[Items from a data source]
Start of Block
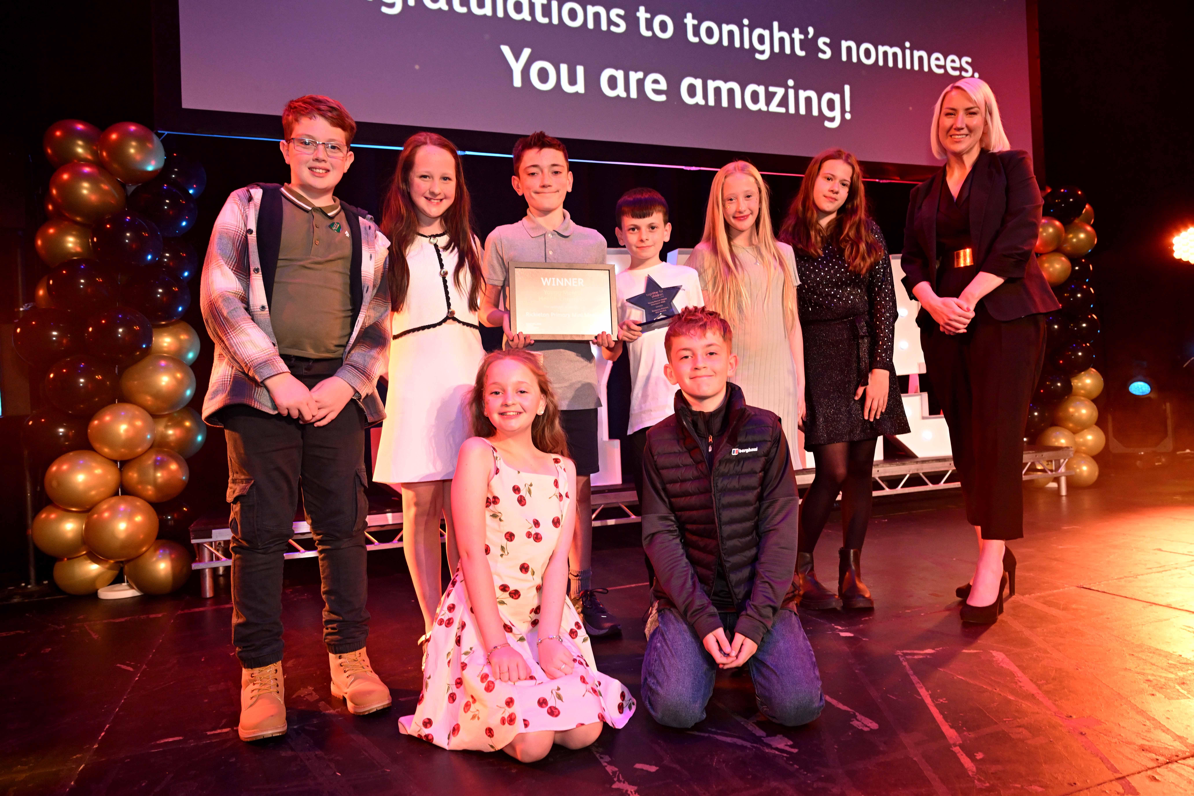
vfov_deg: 53.1
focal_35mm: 24
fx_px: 796
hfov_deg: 73.7
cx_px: 597
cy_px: 398
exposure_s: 1/125
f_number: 4.5
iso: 2000
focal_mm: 24
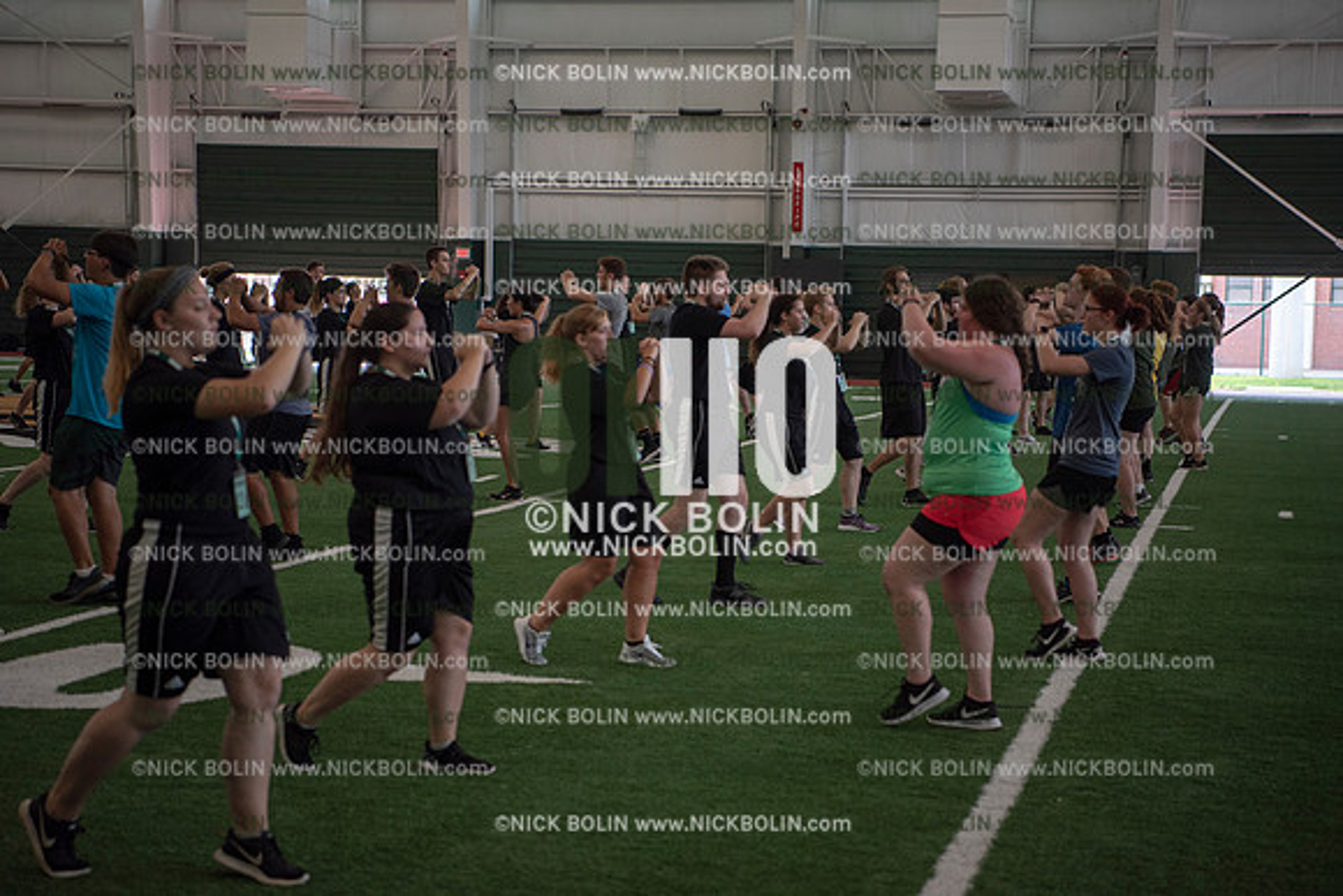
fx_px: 2612
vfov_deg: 19.5
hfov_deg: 28.8
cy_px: 448
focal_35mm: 70
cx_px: 672
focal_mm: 70
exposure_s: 1/320
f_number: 3.2
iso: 640
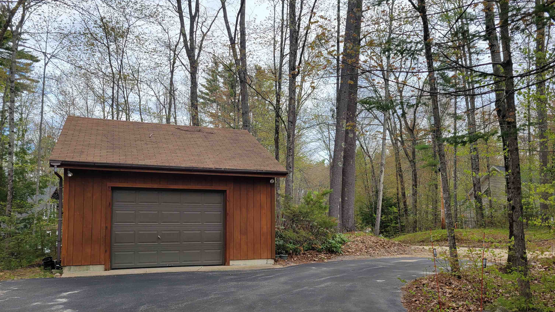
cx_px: 272
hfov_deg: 66.1
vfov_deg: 39.8
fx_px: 427
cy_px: 199
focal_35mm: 29
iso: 40
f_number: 1.8
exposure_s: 1/838
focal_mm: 5.4
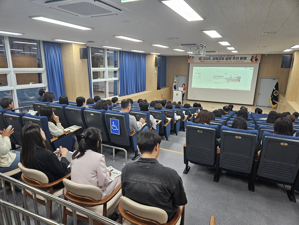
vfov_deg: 58.9
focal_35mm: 23
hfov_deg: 73.9
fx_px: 199
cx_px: 150
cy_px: 112
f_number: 1.8
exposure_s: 1/60
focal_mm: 5.4
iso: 100
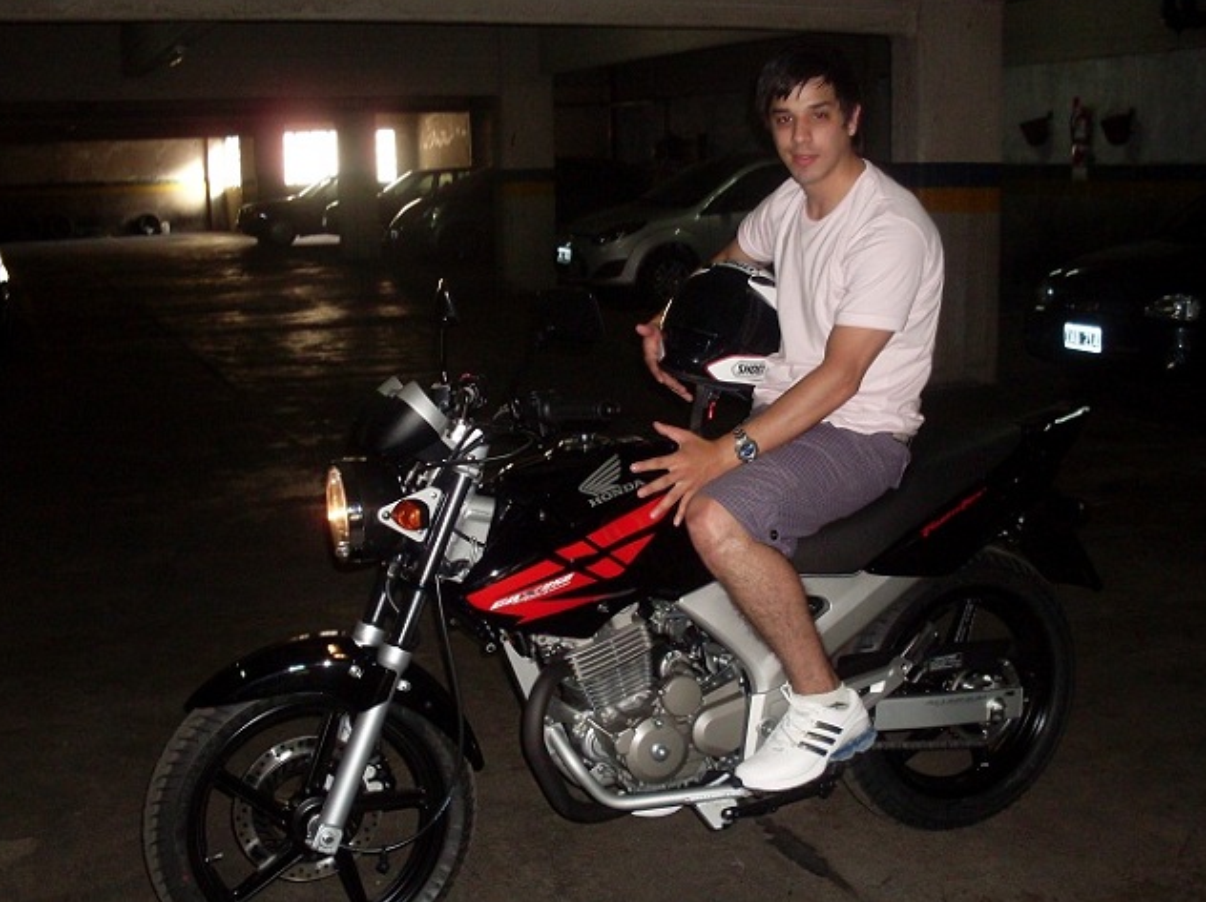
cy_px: 483
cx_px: 652
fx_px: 1497
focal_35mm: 43
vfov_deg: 33.5
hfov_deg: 43.8
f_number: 2.8
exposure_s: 1/45
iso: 160
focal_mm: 6.3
End of Block
Job item
Print nothing except the lines above from the one containing "focal_mm: 24" down to the one containing "hfov_deg: 43.8", both included, exactly as written and free of pictures.

Answer to this exercise
focal_mm: 24
fx_px: 2612
vfov_deg: 19.5
hfov_deg: 28.8
cy_px: 448
focal_35mm: 70
cx_px: 672
focal_mm: 70
exposure_s: 1/320
f_number: 3.2
iso: 640
cx_px: 272
hfov_deg: 66.1
vfov_deg: 39.8
fx_px: 427
cy_px: 199
focal_35mm: 29
iso: 40
f_number: 1.8
exposure_s: 1/838
focal_mm: 5.4
vfov_deg: 58.9
focal_35mm: 23
hfov_deg: 73.9
fx_px: 199
cx_px: 150
cy_px: 112
f_number: 1.8
exposure_s: 1/60
focal_mm: 5.4
iso: 100
cy_px: 483
cx_px: 652
fx_px: 1497
focal_35mm: 43
vfov_deg: 33.5
hfov_deg: 43.8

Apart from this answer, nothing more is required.